Brazil Considers Additional Security Measures in Wake of Nice Attacks
With the world on high alert, additional security could mean stationing more police and increasing security checkpoints in the host city, which would affect the athletes and spectators attending the Games.
The announcement was made Friday morning by Brazil Defense Minister Raul Jungmann on CBN Radio. He said in addition to checkpoints, there's a possibility that other measures will be taken, but did not elaborate.
"The attack in Nice is worrisome for us, too. We have learned a few lessons. We will review procedures, make more barriers, searches and apply much tighter security," Jungmann said.
Brazil's top military advisor Sergio Etchegoyen said there will be a meeting later today in the capital of Brasilia with security personnel to see if there are any gaps in security that weren't considered high-priority to prevent such an attack in Brazil.
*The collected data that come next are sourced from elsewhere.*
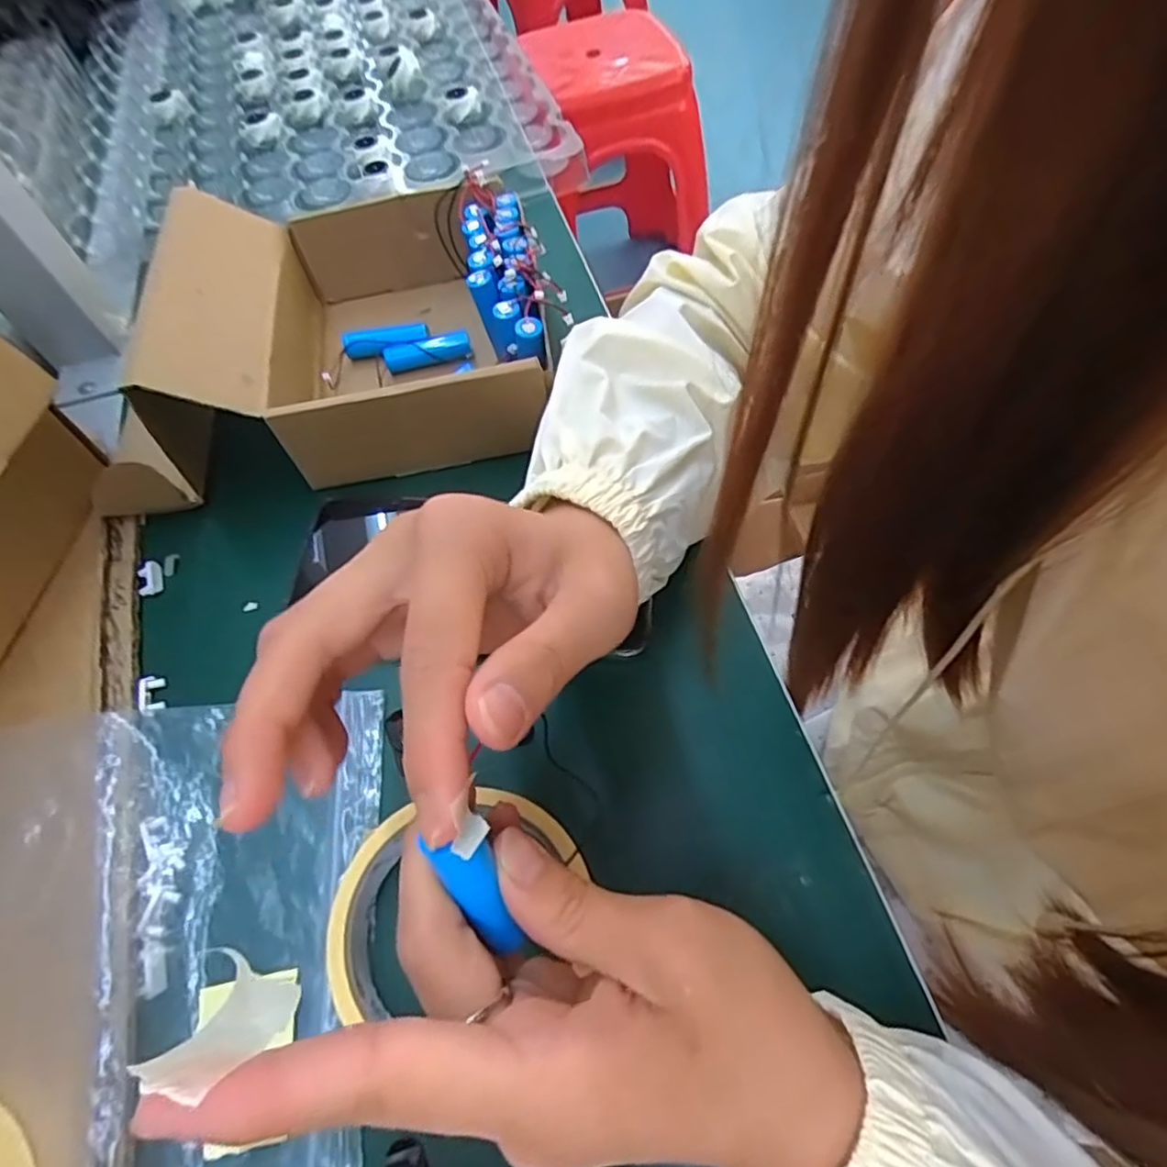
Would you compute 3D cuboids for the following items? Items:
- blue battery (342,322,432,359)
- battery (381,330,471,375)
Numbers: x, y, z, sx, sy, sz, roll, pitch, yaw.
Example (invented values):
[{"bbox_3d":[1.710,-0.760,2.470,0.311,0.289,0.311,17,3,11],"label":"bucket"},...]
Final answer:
[{"bbox_3d":[-0.117,-0.142,0.396,0.050,0.016,0.015,-16,59,-4],"label":"blue battery"},{"bbox_3d":[-0.091,-0.135,0.390,0.050,0.015,0.012,-14,58,-3],"label":"battery"}]

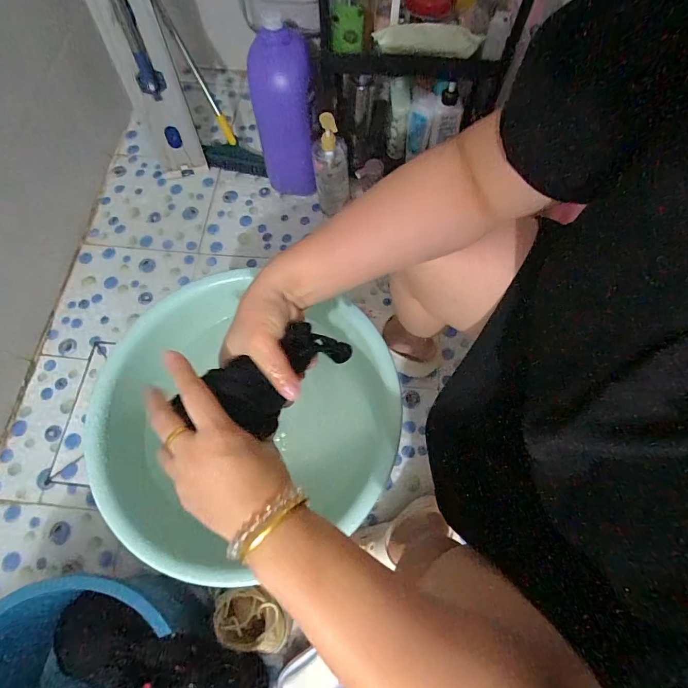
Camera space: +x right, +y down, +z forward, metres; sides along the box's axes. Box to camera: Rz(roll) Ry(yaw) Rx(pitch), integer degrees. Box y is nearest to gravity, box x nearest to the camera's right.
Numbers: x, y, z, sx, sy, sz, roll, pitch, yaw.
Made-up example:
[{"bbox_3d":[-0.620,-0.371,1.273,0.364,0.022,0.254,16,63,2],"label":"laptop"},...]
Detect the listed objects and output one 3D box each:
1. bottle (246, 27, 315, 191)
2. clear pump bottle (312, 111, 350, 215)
[{"bbox_3d":[-0.119,-0.475,0.854,0.135,0.357,0.109,-29,72,-10],"label":"bottle"},{"bbox_3d":[-0.027,-0.407,0.862,0.080,0.237,0.083,-3,71,-1],"label":"clear pump bottle"}]

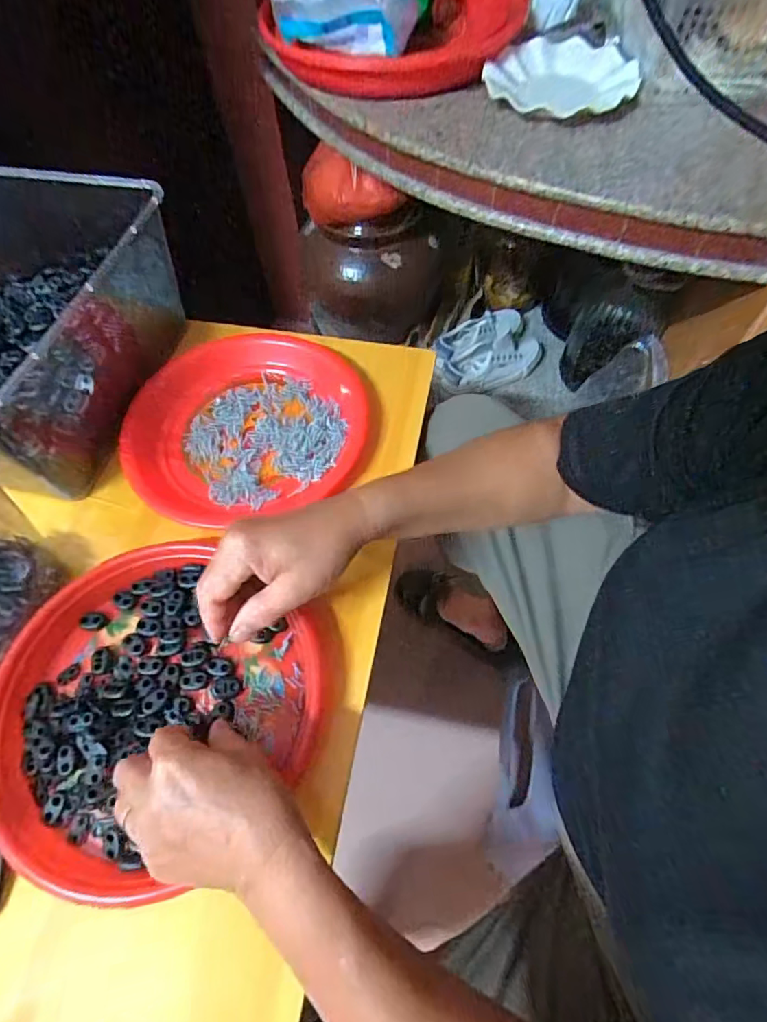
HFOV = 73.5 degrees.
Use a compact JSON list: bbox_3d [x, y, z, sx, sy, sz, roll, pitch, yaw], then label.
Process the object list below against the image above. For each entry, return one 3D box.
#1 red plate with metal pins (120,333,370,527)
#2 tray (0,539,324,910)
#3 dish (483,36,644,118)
[{"bbox_3d":[-0.130,-0.094,0.501,0.218,0.033,0.213,-1,61,2],"label":"red plate with metal pins"},{"bbox_3d":[-0.167,0.138,0.382,0.232,0.027,0.238,-1,61,2],"label":"tray"},{"bbox_3d":[0.232,-0.553,0.649,0.171,0.026,0.176,-1,61,2],"label":"dish"}]

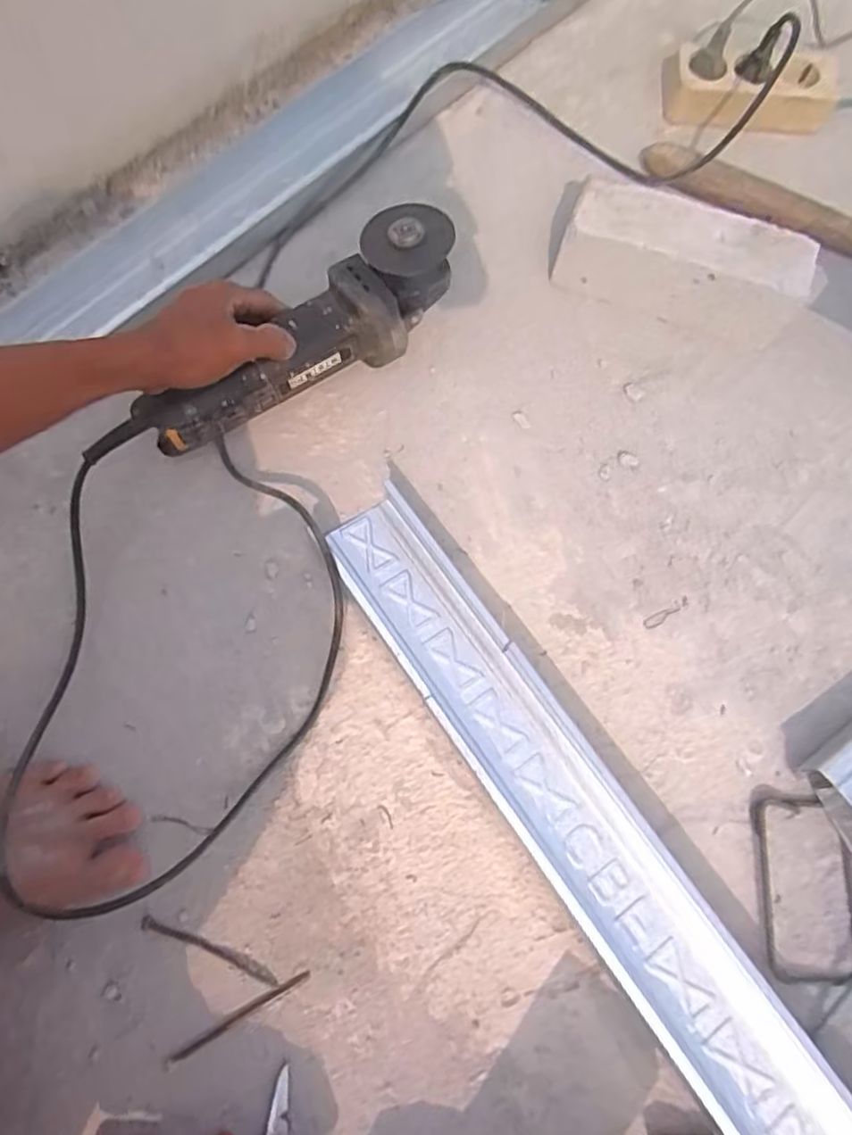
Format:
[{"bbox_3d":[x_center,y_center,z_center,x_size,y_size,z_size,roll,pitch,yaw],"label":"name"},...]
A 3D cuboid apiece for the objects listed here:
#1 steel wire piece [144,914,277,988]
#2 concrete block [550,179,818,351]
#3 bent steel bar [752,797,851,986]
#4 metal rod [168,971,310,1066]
[{"bbox_3d":[-0.146,0.259,0.450,0.100,0.004,0.009,20,74,4],"label":"steel wire piece"},{"bbox_3d":[0.219,-0.261,0.574,0.198,0.074,0.071,21,74,4],"label":"concrete block"},{"bbox_3d":[0.270,0.227,0.470,0.066,0.007,0.120,3,74,-1],"label":"bent steel bar"},{"bbox_3d":[-0.121,0.295,0.437,0.097,0.004,0.006,-28,77,-9],"label":"metal rod"}]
Rio Mayor Eduardo Paes told TV Globo that security would be increased to protect Olympic delegations that the targets of recent attacks. "The Olympics is a super event, but we have warned the people that there will be contingencies."
There are also concerns from many top foreign leaders who have been slow to commit to attending the opening ceremony due to the current political turmoil in Brazil. With the Games just a few weeks away, it's likely the initially reported list of 100 heads of state will be altered before the opening ceremonies.